• _Data extract_
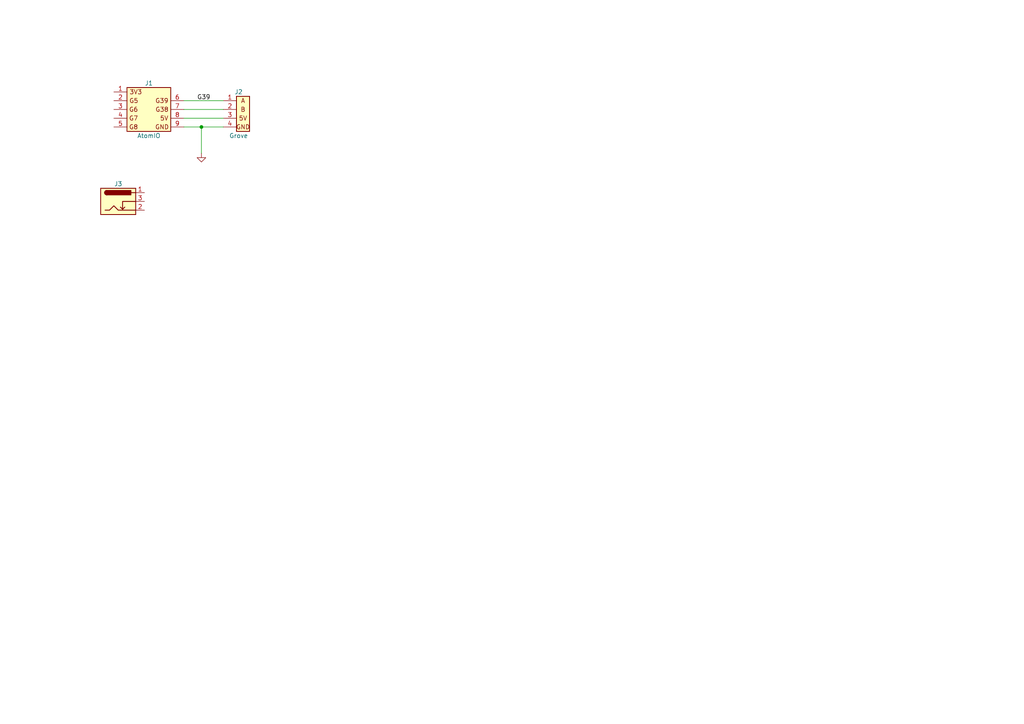
<source format=kicad_sch>
(kicad_sch (version 20230121) (generator eeschema)

  (uuid b7dc3c9b-0090-4ec6-9ca6-682a43e9863a)

  (paper "A4")

  

  (junction (at 58.42 36.83) (diameter 0) (color 0 0 0 0)
    (uuid ca5c04f1-9c4e-4349-ba9a-a3c2ff2e833f)
  )

  (wire (pts (xy 53.34 29.21) (xy 64.77 29.21))
    (stroke (width 0) (type default))
    (uuid 3de45465-fccb-4bef-a6e5-ad33454e33da)
  )
  (wire (pts (xy 53.34 34.29) (xy 64.77 34.29))
    (stroke (width 0) (type default))
    (uuid 4168d82c-9665-40cc-976a-3b67f3976972)
  )
  (wire (pts (xy 53.34 36.83) (xy 58.42 36.83))
    (stroke (width 0) (type default))
    (uuid 5dc54b35-7223-4658-b416-bb10cfb35257)
  )
  (wire (pts (xy 58.42 36.83) (xy 58.42 44.45))
    (stroke (width 0) (type default))
    (uuid 64e30ac0-6ddc-4458-bd5a-a136be4babbe)
  )
  (wire (pts (xy 58.42 36.83) (xy 64.77 36.83))
    (stroke (width 0) (type default))
    (uuid 77a66f91-011f-4cf2-b017-be5b865677b0)
  )
  (wire (pts (xy 53.34 31.75) (xy 64.77 31.75))
    (stroke (width 0) (type default))
    (uuid d29c07d2-03f2-4f0c-a8c0-7de544502017)
  )

  (label "G39" (at 57.15 29.21 0) (fields_autoplaced)
    (effects (font (size 1.27 1.27)) (justify left bottom))
    (uuid 4f8f65fc-dc9d-40eb-9356-342b2da9fd30)
  )

  (symbol (lib_id "Connector_Generic:Conn_01x04") (at 69.85 31.75 0) (unit 1)
    (in_bom yes) (on_board yes) (dnp no)
    (uuid 680126ef-7d0d-4f66-8a57-24844e351723)
    (property "Reference" "J2" (at 69.215 26.67 0)
      (effects (font (size 1.27 1.27)))
    )
    (property "Value" "Grove" (at 69.215 39.37 0)
      (effects (font (size 1.27 1.27)))
    )
    (property "Footprint" "Library:Grove" (at 67.31 23.495 0)
      (effects (font (size 1.27 1.27)) hide)
    )
    (property "Datasheet" "~" (at 75.565 23.495 0)
      (effects (font (size 1.27 1.27)) hide)
    )
    (pin "1" (uuid 420e51fb-236b-4533-ac99-3a2e9f2769c7))
    (pin "2" (uuid 408f893b-5959-4752-b94e-de50140f1fd1))
    (pin "3" (uuid fe5b1d03-8c7a-4d5f-8919-9e6340fe2758))
    (pin "4" (uuid 63082ef4-044c-436f-b002-8dd4d59fbfc2))
    (instances
      (project "AtomHubProto"
        (path "/b7dc3c9b-0090-4ec6-9ca6-682a43e9863a"
          (reference "J2") (unit 1)
        )
      )
    )
  )

  (symbol (lib_id "Connector:Barrel_Jack_Switch") (at 34.29 58.42 0) (unit 1)
    (in_bom yes) (on_board yes) (dnp no) (fields_autoplaced)
    (uuid 6885ca7c-95f2-4450-812b-80d82c376f7e)
    (property "Reference" "J3" (at 34.29 53.34 0)
      (effects (font (size 1.27 1.27)))
    )
    (property "Value" "Barrel_Jack_Switch" (at 34.29 53.34 0)
      (effects (font (size 1.27 1.27)) hide)
    )
    (property "Footprint" "Library:PowerJack" (at 35.56 59.436 0)
      (effects (font (size 1.27 1.27)) hide)
    )
    (property "Datasheet" "~" (at 35.56 59.436 0)
      (effects (font (size 1.27 1.27)) hide)
    )
    (pin "1" (uuid 04ea2a8e-26fe-40c2-bd80-0ea9c6af0e6f))
    (pin "2" (uuid 2f88a048-f30e-4cc4-bbd1-a27d20b03438))
    (pin "3" (uuid c2cdf5fd-e9cb-44c4-92b1-1f049e1a00f6))
    (instances
      (project "AtomHubProto"
        (path "/b7dc3c9b-0090-4ec6-9ca6-682a43e9863a"
          (reference "J3") (unit 1)
        )
      )
    )
  )

  (symbol (lib_id "Connector_Generic:Conn_01x09") (at 38.1 36.83 0) (unit 1)
    (in_bom yes) (on_board yes) (dnp no) (fields_autoplaced)
    (uuid a9b92466-2190-4613-9d89-dc5b65c9d207)
    (property "Reference" "J1" (at 43.18 24.13 0)
      (effects (font (size 1.27 1.27)))
    )
    (property "Value" "AtomIO" (at 43.18 39.37 0)
      (effects (font (size 1.27 1.27)))
    )
    (property "Footprint" "Library:AtomIO" (at 43.18 22.225 0)
      (effects (font (size 1.27 1.27)) hide)
    )
    (property "Datasheet" "~" (at 50.8 22.225 0)
      (effects (font (size 1.27 1.27)) hide)
    )
    (pin "1" (uuid 9c657343-bfa4-410d-9686-51c98accb4f7))
    (pin "2" (uuid c8d59ca5-c905-4088-8785-808089382d03))
    (pin "3" (uuid 21182ac9-ce3e-44d9-8746-93bc58d8ffef))
    (pin "4" (uuid 39554da5-6589-4322-ac11-962191fdb690))
    (pin "5" (uuid ba9b0c90-b4db-45f4-97be-c090e8b42f00))
    (pin "6" (uuid 49aaa8ad-5f49-4e19-8961-361927119dd3))
    (pin "7" (uuid 80da4706-80b9-4280-a969-5ffbc1dd7a20))
    (pin "8" (uuid 2dd868de-0743-4dc2-8a9b-a0b19aee8bc7))
    (pin "9" (uuid 7fd18453-dbbb-47ca-b714-2a18a70401bd))
    (instances
      (project "AtomHubProto"
        (path "/b7dc3c9b-0090-4ec6-9ca6-682a43e9863a"
          (reference "J1") (unit 1)
        )
      )
    )
  )

  (symbol (lib_id "power:GND") (at 58.42 44.45 0) (unit 1)
    (in_bom yes) (on_board yes) (dnp no) (fields_autoplaced)
    (uuid b15a3162-1fed-44d6-b917-846688a00cad)
    (property "Reference" "#PWR01" (at 58.42 50.8 0)
      (effects (font (size 1.27 1.27)) hide)
    )
    (property "Value" "GND" (at 58.42 49.53 0)
      (effects (font (size 1.27 1.27)) hide)
    )
    (property "Footprint" "" (at 58.42 44.45 0)
      (effects (font (size 1.27 1.27)) hide)
    )
    (property "Datasheet" "" (at 58.42 44.45 0)
      (effects (font (size 1.27 1.27)) hide)
    )
    (pin "1" (uuid b1c74064-5ccb-4044-9f84-88bc8390163b))
    (instances
      (project "AtomHubProto"
        (path "/b7dc3c9b-0090-4ec6-9ca6-682a43e9863a"
          (reference "#PWR01") (unit 1)
        )
      )
    )
  )

  (sheet_instances
    (path "/" (page "1"))
  )
)

</source>
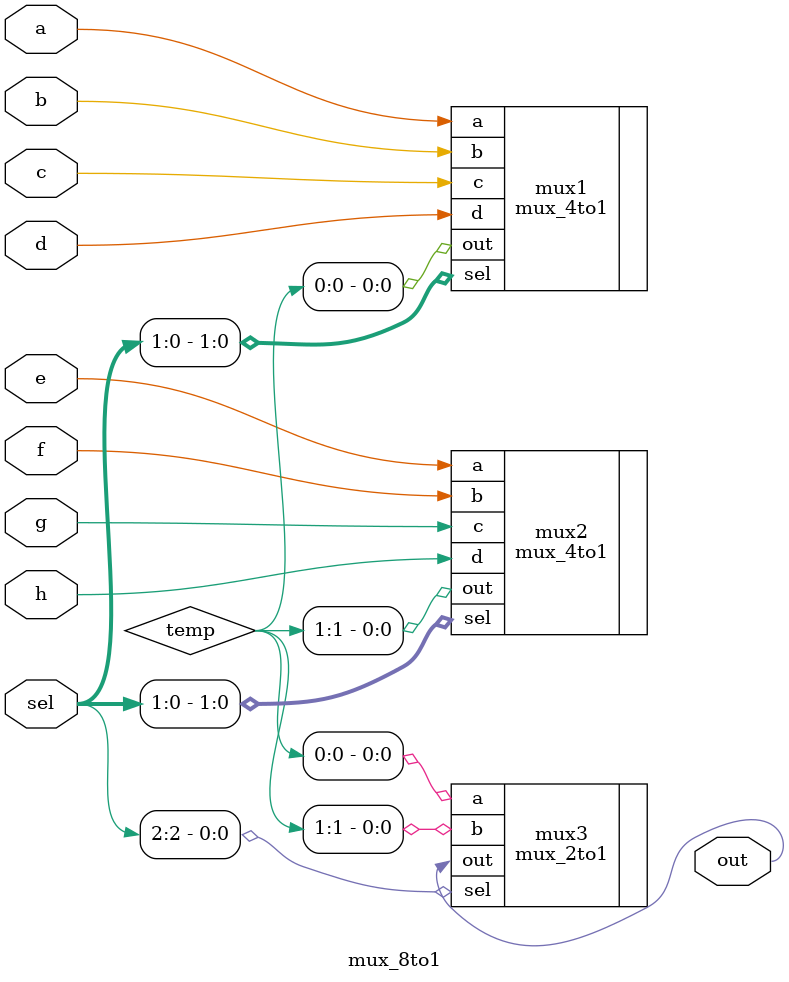
<source format=v>
`timescale 1ns / 1ps


module mux_8to1(
    input a,b,c,d,e,f,g,h,
    input [2:0] sel,
    output out
);

    wire [1:0] temp;

    // 첫 번째 레벨: 2개의 4to1 MUX
    mux_4to1 mux1(
        .a(a), //mux1의 입력 a에 in[0]을 연결
        .b(b), //mux1의 입력 b에 in[1]을 연결
        .c(c), //mux1의 입력 c에 in[2]을 연결
        .d(d), //mux1의 입력 d에 in[3]을 연결
        .sel(sel[1:0]),
        .out(temp[0])
    );

    mux_4to1 mux2(
        .a(e), //mux2의 입력 a에 in[4]을 연결
        .b(f), //mux2의 입력 b에 in[5]을 연결
        .c(g), //mux2의 입력 c에 in[6]을 연결
        .d(h), //mux2의 입력 d에 in[7]을 연결
        .sel(sel[1:0]),
        .out(temp[1])
    );

    // 두 번째 레벨: 1개의 2to1 MUX 
    mux_2to1 mux3(
        .a(temp[0]),
        .b(temp[1]),
        .sel(sel[2]),
        .out(out)
    );


endmodule
</source>
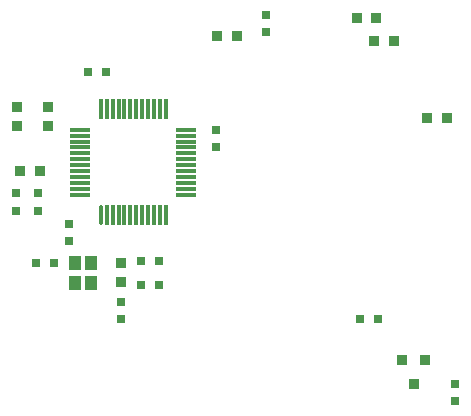
<source format=gtp>
G04*
G04 #@! TF.GenerationSoftware,Altium Limited,Altium Designer,23.8.1 (32)*
G04*
G04 Layer_Color=8421504*
%FSLAX44Y44*%
%MOMM*%
G71*
G04*
G04 #@! TF.SameCoordinates,30061C5B-BE2C-44CF-A243-5EA776C9CE0C*
G04*
G04*
G04 #@! TF.FilePolarity,Positive*
G04*
G01*
G75*
G04:AMPARAMS|DCode=14|XSize=0.3mm|YSize=1.7mm|CornerRadius=0.075mm|HoleSize=0mm|Usage=FLASHONLY|Rotation=0.000|XOffset=0mm|YOffset=0mm|HoleType=Round|Shape=RoundedRectangle|*
%AMROUNDEDRECTD14*
21,1,0.3000,1.5500,0,0,0.0*
21,1,0.1500,1.7000,0,0,0.0*
1,1,0.1500,0.0750,-0.7750*
1,1,0.1500,-0.0750,-0.7750*
1,1,0.1500,-0.0750,0.7750*
1,1,0.1500,0.0750,0.7750*
%
%ADD14ROUNDEDRECTD14*%
%ADD15R,0.3000X1.7000*%
%ADD16R,1.7000X0.3000*%
%ADD17R,0.8500X0.9500*%
%ADD18R,0.8000X0.8000*%
%ADD19R,1.0000X1.2000*%
%ADD20R,0.9500X0.8500*%
%ADD21R,0.8000X0.8000*%
%ADD22R,0.8500X0.8500*%
D14*
X-64750Y52505D02*
D03*
D15*
X-24750D02*
D03*
X-44750D02*
D03*
X-9750Y52505D02*
D03*
X-14750Y52505D02*
D03*
X-19750D02*
D03*
X-29750D02*
D03*
X-34750Y52505D02*
D03*
X-39750Y52505D02*
D03*
X-49750D02*
D03*
X-54750D02*
D03*
X-59750D02*
D03*
X-64750Y142505D02*
D03*
X-59750D02*
D03*
X-54750Y142505D02*
D03*
X-49750D02*
D03*
X-44750Y142505D02*
D03*
X-39750D02*
D03*
X-34750D02*
D03*
X-29750Y142505D02*
D03*
X-24750D02*
D03*
X-19750D02*
D03*
X-14750D02*
D03*
X-9750Y142505D02*
D03*
D16*
X-82250Y125005D02*
D03*
X-82250Y85005D02*
D03*
X-82250Y105005D02*
D03*
X-82250Y70005D02*
D03*
Y75005D02*
D03*
Y80005D02*
D03*
X-82250Y90005D02*
D03*
X-82250Y95005D02*
D03*
Y100005D02*
D03*
X-82250Y110005D02*
D03*
Y115005D02*
D03*
X-82250Y120005D02*
D03*
X7750Y125005D02*
D03*
Y120005D02*
D03*
X7750Y115005D02*
D03*
Y110005D02*
D03*
X7750Y105005D02*
D03*
Y100005D02*
D03*
Y95005D02*
D03*
X7750Y90005D02*
D03*
Y85005D02*
D03*
X7750Y80005D02*
D03*
Y75005D02*
D03*
X7750Y70005D02*
D03*
D17*
X33750Y204000D02*
D03*
X50250D02*
D03*
X228250Y135000D02*
D03*
X211750D02*
D03*
X151750Y220000D02*
D03*
X168250D02*
D03*
X166750Y200000D02*
D03*
X183250D02*
D03*
X-116350Y89925D02*
D03*
X-132850D02*
D03*
D18*
X-104500Y12000D02*
D03*
X-119500D02*
D03*
X-60500Y174000D02*
D03*
X-75500Y174000D02*
D03*
X-30750Y13505D02*
D03*
X-15750D02*
D03*
X-30750Y-6495D02*
D03*
X-15750Y-6495D02*
D03*
X155000Y-35000D02*
D03*
X170000Y-35000D02*
D03*
D19*
X-73500Y-4500D02*
D03*
Y12500D02*
D03*
X-86500Y-4500D02*
D03*
X-86500Y12500D02*
D03*
D20*
X-48000Y12250D02*
D03*
Y-4250D02*
D03*
X-109900Y127825D02*
D03*
Y144325D02*
D03*
X-135900Y127825D02*
D03*
Y144325D02*
D03*
D21*
X-48000Y-20500D02*
D03*
Y-35500D02*
D03*
X75000Y222500D02*
D03*
X75000Y207500D02*
D03*
X-136350Y71425D02*
D03*
Y56425D02*
D03*
X-118350Y71425D02*
D03*
Y56425D02*
D03*
X32750Y110005D02*
D03*
Y125005D02*
D03*
X-92000Y45500D02*
D03*
Y30500D02*
D03*
X235000Y-105000D02*
D03*
Y-90000D02*
D03*
D22*
X200000Y-90000D02*
D03*
X190500Y-70000D02*
D03*
X209500D02*
D03*
M02*

</source>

• _Exercise description_
Whenever a line in the data holds "Datasheet", copy that line.

• _Task result_
    (property "Datasheet" "~" (at 75.565 23.495 0)
    (property "Datasheet" "~" (at 35.56 59.436 0)
    (property "Datasheet" "~" (at 50.8 22.225 0)
    (property "Datasheet" "" (at 58.42 44.45 0)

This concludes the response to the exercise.